The GSX-R125 features keyless ignition, Suzuki Easy Start System and an LCD instrument cluster. The suspension system uses a telescopic fork in the front and a monoshock in the rear. Brakes include petal discs at both ends. However, the whole package weighs just 134 kg and has an 11-litre fuel tank.
Suzuki V-Strom 250 - The answer to India’s growing demand for ADVs
Of all the motorcycles in this list, the Suzuki V-Strom 250 is my personal favourite. A full-bodied tourer which can come out unscathed after a light off-roading session. Traditional family lineage has been maintained by the designing team. Besides that, the tried and tested quarter-litre engine delivering maximum acceleration performance at speeds between 20 km/h to 90 km/h.
Pumping life in the V-Strom 250 is a 248 cc liquid-cooled, twin-cylinder, SOHC engine. Fitted with a 6-speed gearbox, the engine can squeeze out 24 PS of power and 22 Nm of torque. This no-nonsense engine is housed in a package accentuated with a protruding beak in the front, a large flashlight shaped headlamp and a 160 mm ground clearance.
Key features of the Suzuki V-Strom 250 include an LCD instrument cluster, DC mobile charger, compact windscreen and side case attachment capabilities. Also, the bike has a large 17.3-litre fuel tank and a kerb weight of 188 kg. Brakes include petal discs all around and standard telescopic fork/monoshock-based suspension setup.
Suzuki SV650 - Stylish middleweight V-twin
Who doesn’t love middleweights, especially if it looks as beautiful as the Suzuki SV650! The protruding truss pipe frame flaunts the V-twin mill. The motorcycle has been winning the hearts of riders all over the world since 1999 and its high time that Indians finally get to ride it!

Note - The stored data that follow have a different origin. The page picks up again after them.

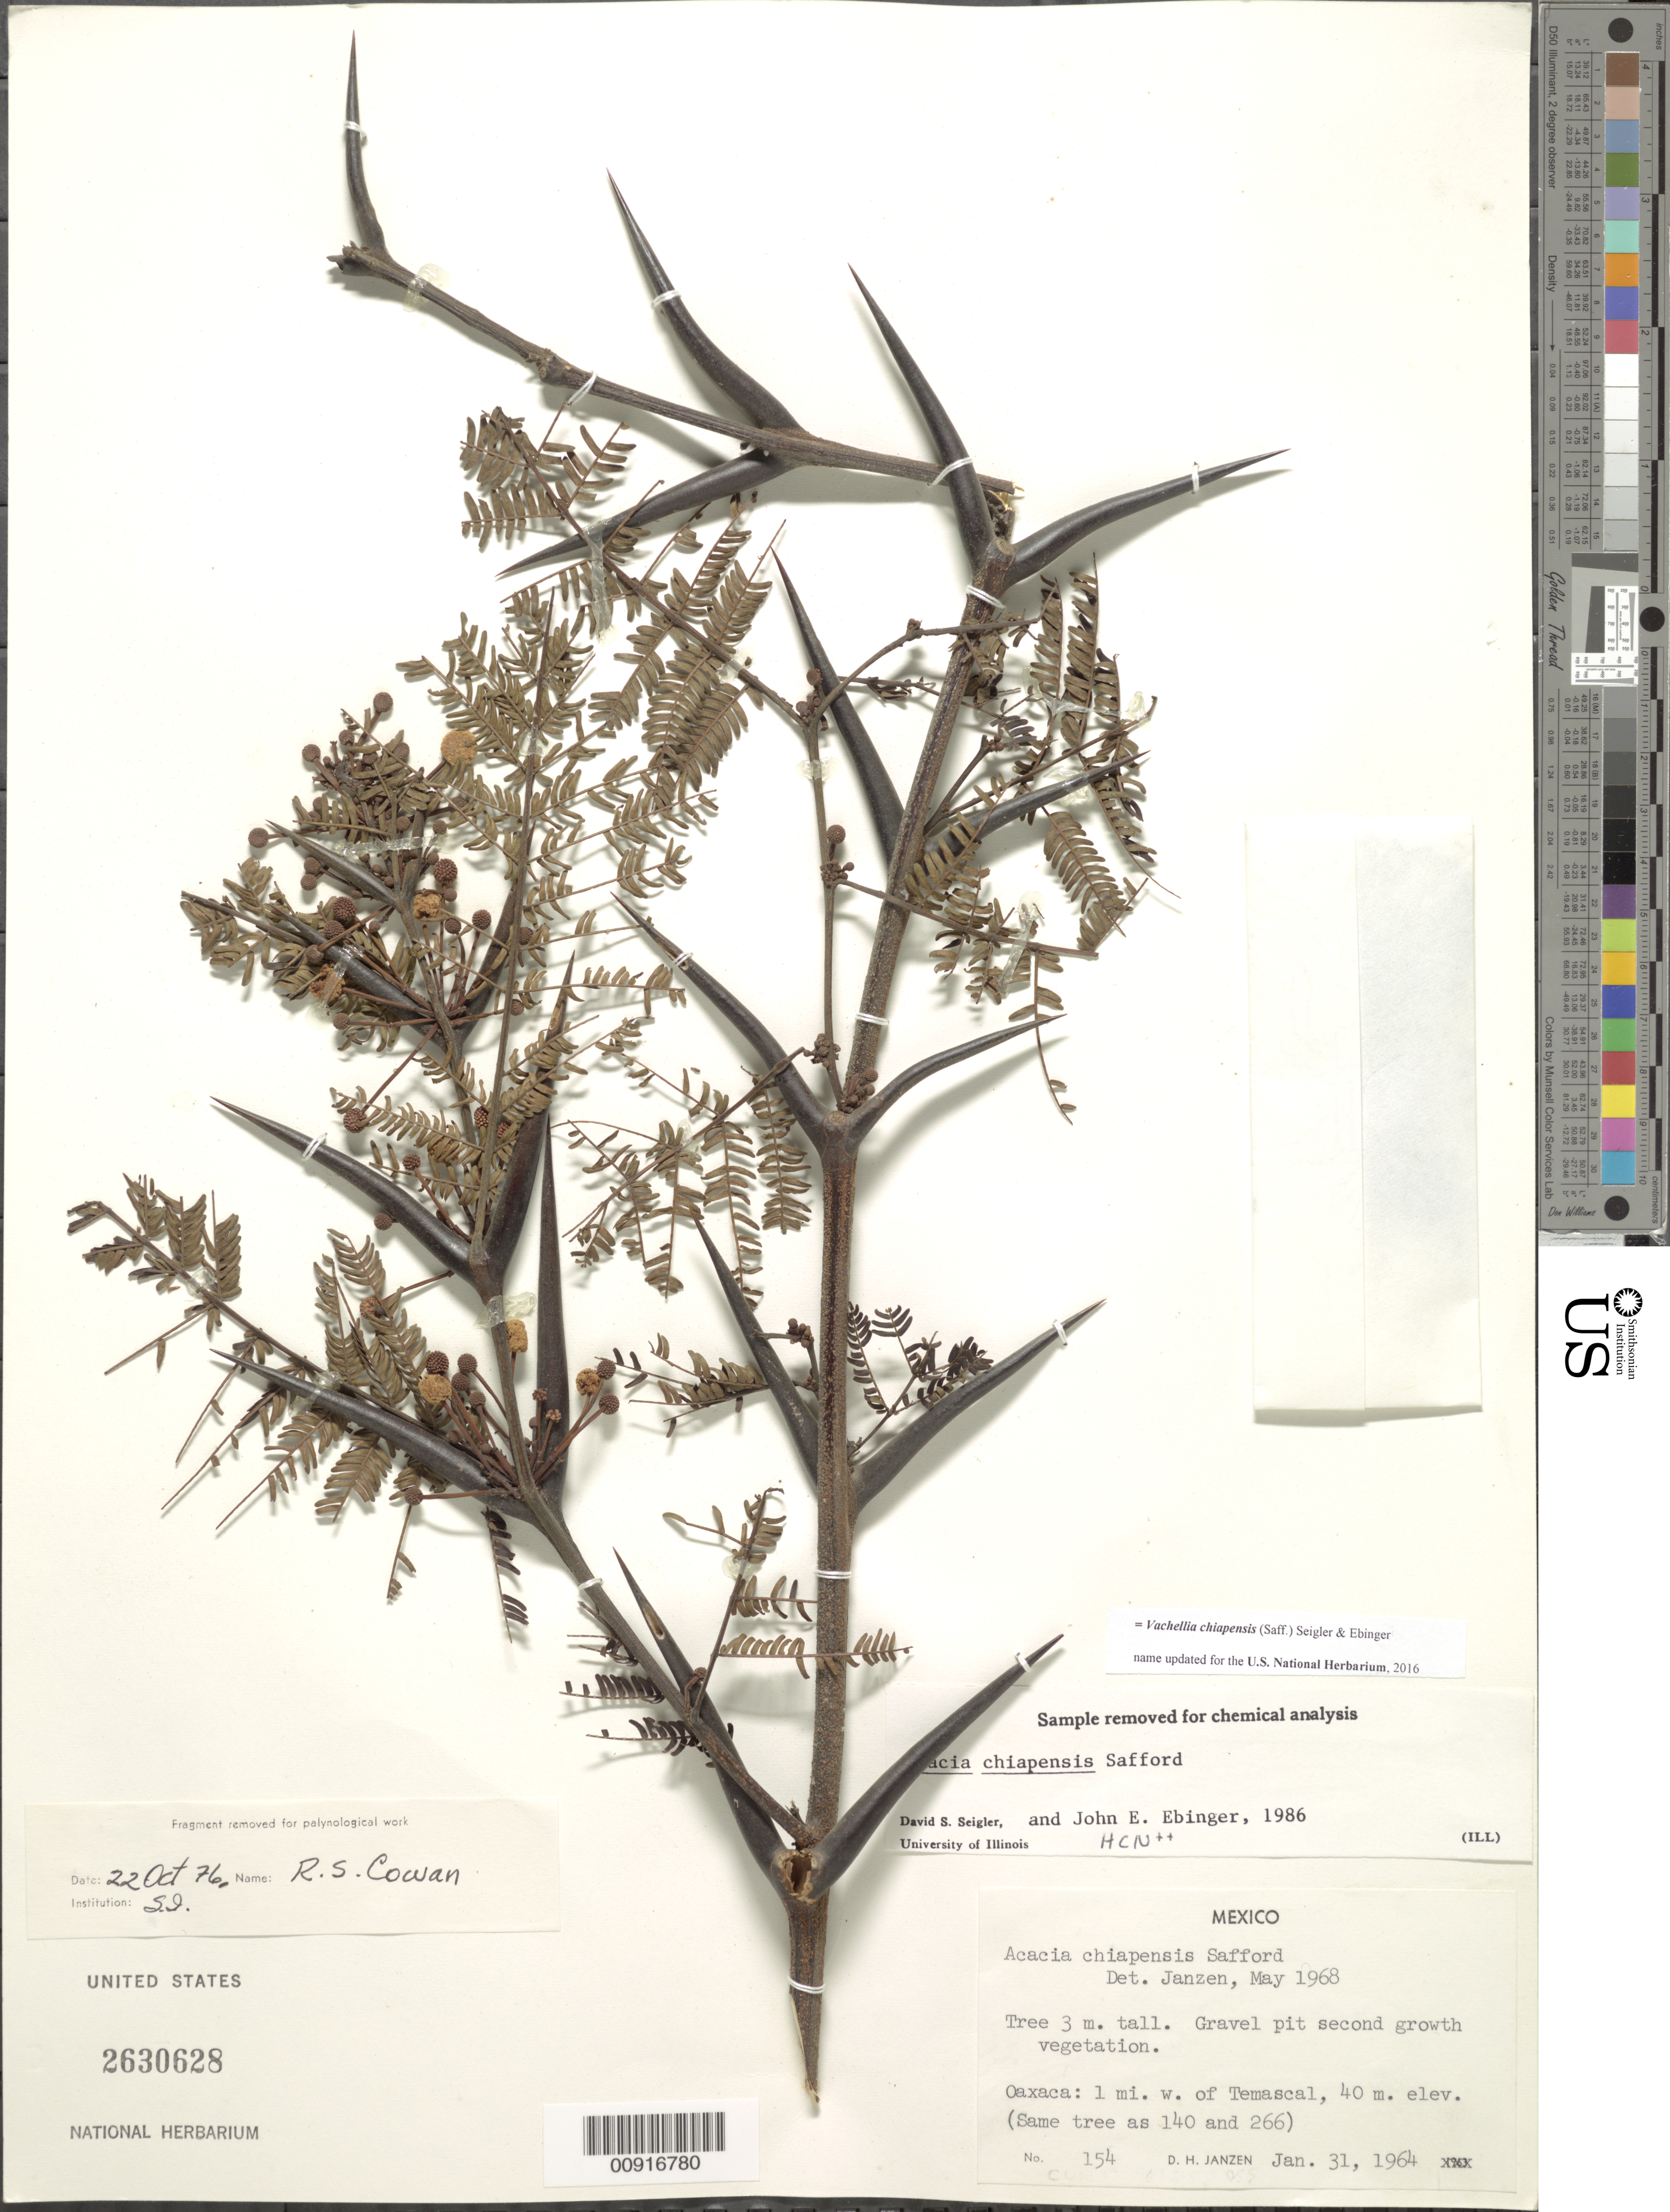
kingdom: Plantae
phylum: Tracheophyta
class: Magnoliopsida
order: Fabales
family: Fabaceae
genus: Vachellia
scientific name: Vachellia chiapensis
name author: (Saff.) Seigler & Ebinger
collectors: D. Janzen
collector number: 154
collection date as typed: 31 Jan 1964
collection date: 1964-01-31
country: Mexico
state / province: Oaxaca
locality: Oaxaca: 1 mi. west of Temascal.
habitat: Gravel pit second growth vegetation.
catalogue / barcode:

Powering the SV650 is a 645 cc V-twin, DOHC, liquid-cooled mill. Coupled to a 6-speed gearbox, the engine can produce 76.1 PS of power and 64 Nm of torque. The engineers at Suzuki have given the bike an irregular firing interval for a characteristic exhaust note. Besides that, the bike has a low rpm assist which makes it a breeze to ride in city traffic.
The SV650 features dual LED tail lamps, LCD instrument cluster with 6-step adjustable backlight and Suzuki Easy Start System. The suspension setup includes right side down 41 mm telescopic fork up front and a link-type monoshock in the rear. Braking duties are overseen by twin 290 mm discs in the front and a 240 mm disc in the rear. The seat height is pegged at an accessible 785 mm while the kerb weight stands at 198 kg.